Jean-Philippe Joubert : Réunion de famille
Scène

Jean-Philippe Joubert : Réunion de famille

Jean-Philippe Joubert signe la mise en scène des Muses orphelines, à la Bordée. Lancement de saison et de célébrations, pour un théâtre qui fête ses 30 ans.

La pièce de Michel Marc Bouchard n’ayant plus vraiment besoin de présentation, disons simplement qu’après avoir été abandonnés par leur mère, 20 ans plus tôt, trois soeurs et un frère s’y retrouvent confrontés à la perspective de son retour imminent. "C’est une histoire de famille, résume Jean-Philippe Joubert. Mais aussi, d’opposition entre soi et le groupe d’appartenance. Et c’est ce que j’ai voulu mettre en valeur, le tiraillement entre sa vie et notre vie, entre rester et partir." Pour ce faire, sa mise en scène s’appuie notamment sur l’environnement de Saint-Ludger. "On y parle beaucoup des barrages de la rivière Péribonka, alors on a installé un barrage derrière, qui est pour moi comme ce gros paquet de larmes retenues, dont Martine parle à un moment donné. Son aspect massif en fait une menace très présente", remarque-t-il, avant de poursuivre: "Ils sont envahis par un environnement hostile, où tous les niveaux sont très difficiles à fréquenter pour arriver dans la maison, soutenue par des arbres morts, alors que leur salle commune est un bac de sable, dans lequel ils sont pris et qui module leurs déplacements."

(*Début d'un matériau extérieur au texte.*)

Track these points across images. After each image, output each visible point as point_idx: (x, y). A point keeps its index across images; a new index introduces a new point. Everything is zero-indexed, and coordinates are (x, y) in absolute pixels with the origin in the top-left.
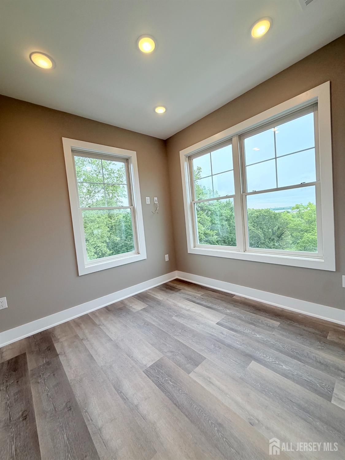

Quoi qu’il en soit, sa tâche a surtout consisté à s’attacher le plus possible à la vérité du texte. "C’est vraiment une pièce bien écrite. Donc, quand on lit, on dit et on fait ce qui est là, c’est magnifique. Sauf que c’était un grand travail de trouver la justesse de tout ça, relate-t-il. Je pense qu’il y a une place pour l’interprétation du metteur en scène, mais on est très organisé par cette histoire. C’est tellement fort. Dès qu’on essaie d’avoir une idée en dehors, ça ne fonctionne pas. Il n’y a pas de travail de recherche sur la façon de jouer; il ne faut pas. Les personnages sont touchants; ils doivent être vrais." À leur sujet, il observe par ailleurs: "Ils sont très contradictoires, extrêmes, et c’est ce qui fait leur beauté. Catherine aime, mais ne sait pas comment aimer. Martine, la militaire, a abandonné cette famille durement et, au fond, y reste très attachée. Luc, le gars qui écrit, est un peu extravagant et en même temps blessé. Tandis qu’Isabelle, la plus jeune, qu’on dit pas très brillante, sent les choses plutôt que de les comprendre, ce qui lui donne un pouvoir sur les autres, qui ne sont pas capables de le faire. En annonçant le retour de la mère, elle force le bilan de chacun. Et de cette crise découlent des situations extrêmement denses. L’essentiel de la famille est là."

À ce propos, il apprécie d’ailleurs que les comédiens (Sophie Dion, Laurie-Ève Gagnon, Patrick Ouellet et France Larochelle), qui se connaissaient à peine au départ, soient parvenus à développer une véritable chimie fraternelle. "C’est ce qui me fascine beaucoup sur scène, commente-t-il, qu’on sente cette famille, avec ses tensions, ses moments de bonheur, ses complicités. La chicane qui pogne et le rire qui arrive en deux répliques. C’est comme ça, une famille." Enfin, c’est différent pour chacun, aussi sûrement que commun à tous, "qu’elle soit près ou loin de nous". "Je pense que chaque personne lit le spectacle en fonction de sa propre expérience. Tout ce que j’ai à faire, c’est de m’assurer que les situations et l’émotion soient suffisamment présentes pour que chacun le vive à sa façon", conclut-il.